Objectif visé ::
Reproduisez tel quel le passage du texte sur les anneaux de Saturne qui va de « Les anneaux B » jusqu'à « moyenne de Saturne. ».

Les anneaux B et A représentent les parties les plus brillantes des anneaux. L'anneau B est le plus dense avec une masse volumique de surface de ~600 kg/m2 soit une densité de 0.6, voisine de la densité moyenne de Saturne.

Ci-dessus, le 15 septembre 2006, la sonde Cassini photographia Saturne à contre-jour. Il s'agit d'une image composite en couleurs accentuées résultant du compositage de 165 images UV, IR et en lumière blanche. En plus de l'anneau E extérieur bien visible sur cette image surexposée, de la Terre qui est visible à gauche, à l'intérieur du fin anneau F et au-dessus de l'anneau A brillant, deux nouveaux anneaux pâles ont été détectés : l'un coïncide avec l'orbite partagé des lunes Janus et Epiméthée, l'autre coïncide avec l'orbite de Pallène. Voyez cette image pour les légendes. Ci-dessous emplacement des principaux systèmes d'anneaux et des satellites de Saturne. Documents Photojournal/JPL et David Seal/Caltech pour la NASA/JPL adaptés par l'auteur.

Une étude consacrée au réchauffement et au refroidissement des anneaux de Saturne au fil des saisons publiée en juin 2015 dans la revue "Icarus" par l'équipe de Cassini dirigée par Ryuji Morishima suggère l'existence dans l'anneau A de gros blocs de glace d'environ 1 mètre recouverts d'une fine couche de régolite (poussière). Cette accumulation de gros débris étonne car les particules des anneaux se redistribuent rapidement. Les planétologues pensent qu'il pourrait s'agir des débris d'une lune qui se serait brisée récemment.

Lignes extraites ::
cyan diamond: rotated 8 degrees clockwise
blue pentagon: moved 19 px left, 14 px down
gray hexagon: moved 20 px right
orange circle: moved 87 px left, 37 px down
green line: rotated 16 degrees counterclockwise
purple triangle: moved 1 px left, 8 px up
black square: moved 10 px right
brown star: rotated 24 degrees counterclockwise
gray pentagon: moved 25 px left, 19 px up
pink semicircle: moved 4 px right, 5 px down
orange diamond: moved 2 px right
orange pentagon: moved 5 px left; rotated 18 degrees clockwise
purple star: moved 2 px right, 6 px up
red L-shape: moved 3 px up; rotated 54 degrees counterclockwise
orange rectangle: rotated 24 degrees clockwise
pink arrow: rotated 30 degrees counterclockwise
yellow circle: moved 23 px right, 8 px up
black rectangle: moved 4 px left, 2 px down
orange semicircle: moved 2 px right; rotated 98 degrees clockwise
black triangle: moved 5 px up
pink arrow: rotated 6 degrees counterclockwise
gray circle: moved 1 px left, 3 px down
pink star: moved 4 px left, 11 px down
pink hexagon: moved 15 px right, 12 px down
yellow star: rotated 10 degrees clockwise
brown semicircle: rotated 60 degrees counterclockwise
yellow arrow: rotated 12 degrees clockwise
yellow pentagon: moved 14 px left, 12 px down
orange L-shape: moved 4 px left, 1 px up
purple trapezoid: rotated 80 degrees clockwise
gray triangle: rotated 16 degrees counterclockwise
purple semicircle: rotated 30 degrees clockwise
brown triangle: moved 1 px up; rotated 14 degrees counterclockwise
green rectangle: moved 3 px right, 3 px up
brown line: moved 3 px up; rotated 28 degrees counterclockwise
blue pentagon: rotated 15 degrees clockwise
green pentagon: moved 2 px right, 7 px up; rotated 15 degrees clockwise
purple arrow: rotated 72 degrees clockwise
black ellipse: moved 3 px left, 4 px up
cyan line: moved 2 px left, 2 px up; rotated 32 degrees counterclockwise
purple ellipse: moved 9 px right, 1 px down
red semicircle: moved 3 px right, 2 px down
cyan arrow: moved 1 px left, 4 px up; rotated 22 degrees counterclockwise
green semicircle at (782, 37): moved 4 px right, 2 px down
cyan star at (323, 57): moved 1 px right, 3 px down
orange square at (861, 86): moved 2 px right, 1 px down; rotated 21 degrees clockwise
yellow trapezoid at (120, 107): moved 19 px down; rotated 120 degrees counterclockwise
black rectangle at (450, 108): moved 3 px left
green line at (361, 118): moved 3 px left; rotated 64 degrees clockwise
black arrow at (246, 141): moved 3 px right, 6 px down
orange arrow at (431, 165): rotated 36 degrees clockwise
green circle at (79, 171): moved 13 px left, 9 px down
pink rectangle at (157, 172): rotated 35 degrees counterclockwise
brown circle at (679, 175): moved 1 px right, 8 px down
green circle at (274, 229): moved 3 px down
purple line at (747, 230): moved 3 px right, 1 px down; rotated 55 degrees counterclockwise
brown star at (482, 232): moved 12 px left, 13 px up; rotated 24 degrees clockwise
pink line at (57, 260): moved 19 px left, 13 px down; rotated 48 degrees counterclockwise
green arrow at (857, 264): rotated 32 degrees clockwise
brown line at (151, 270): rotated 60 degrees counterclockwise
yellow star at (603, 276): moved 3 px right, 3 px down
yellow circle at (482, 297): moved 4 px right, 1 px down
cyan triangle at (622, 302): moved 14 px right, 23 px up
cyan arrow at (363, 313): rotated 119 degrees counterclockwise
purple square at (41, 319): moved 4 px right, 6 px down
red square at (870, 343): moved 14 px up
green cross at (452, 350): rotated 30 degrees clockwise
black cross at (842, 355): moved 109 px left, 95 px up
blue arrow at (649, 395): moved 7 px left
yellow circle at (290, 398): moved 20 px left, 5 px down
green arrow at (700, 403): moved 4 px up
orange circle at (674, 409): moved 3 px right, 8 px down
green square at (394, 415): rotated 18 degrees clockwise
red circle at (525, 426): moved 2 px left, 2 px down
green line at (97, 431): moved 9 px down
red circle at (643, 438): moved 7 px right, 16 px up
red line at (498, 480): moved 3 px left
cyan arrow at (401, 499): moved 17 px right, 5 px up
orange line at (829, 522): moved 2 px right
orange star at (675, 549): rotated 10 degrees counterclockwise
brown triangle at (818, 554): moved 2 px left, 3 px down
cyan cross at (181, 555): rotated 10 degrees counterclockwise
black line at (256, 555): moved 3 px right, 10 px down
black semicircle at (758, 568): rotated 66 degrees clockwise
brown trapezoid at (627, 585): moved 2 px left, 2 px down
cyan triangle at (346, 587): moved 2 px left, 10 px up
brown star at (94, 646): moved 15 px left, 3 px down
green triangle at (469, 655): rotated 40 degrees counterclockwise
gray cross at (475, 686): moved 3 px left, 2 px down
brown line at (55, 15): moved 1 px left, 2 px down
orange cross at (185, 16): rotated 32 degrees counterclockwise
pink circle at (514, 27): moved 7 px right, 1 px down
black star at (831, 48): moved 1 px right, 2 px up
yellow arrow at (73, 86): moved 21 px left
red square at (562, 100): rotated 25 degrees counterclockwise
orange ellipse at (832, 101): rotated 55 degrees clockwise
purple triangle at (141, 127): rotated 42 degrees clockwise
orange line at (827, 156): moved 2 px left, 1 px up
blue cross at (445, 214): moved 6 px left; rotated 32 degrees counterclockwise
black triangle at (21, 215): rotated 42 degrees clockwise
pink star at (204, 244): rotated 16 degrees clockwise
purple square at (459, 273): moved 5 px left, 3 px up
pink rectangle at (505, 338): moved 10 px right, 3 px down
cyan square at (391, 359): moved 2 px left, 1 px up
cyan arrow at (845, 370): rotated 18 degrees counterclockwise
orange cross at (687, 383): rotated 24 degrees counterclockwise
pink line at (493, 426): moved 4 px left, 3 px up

Solution rédigée ::
Les anneaux B et A représentent les parties les plus brillantes des anneaux. L'anneau B est le plus dense avec une masse volumique de surface de ~600 kg/m2 soit une densité de 0.6, voisine de la densité moyenne de Saturne.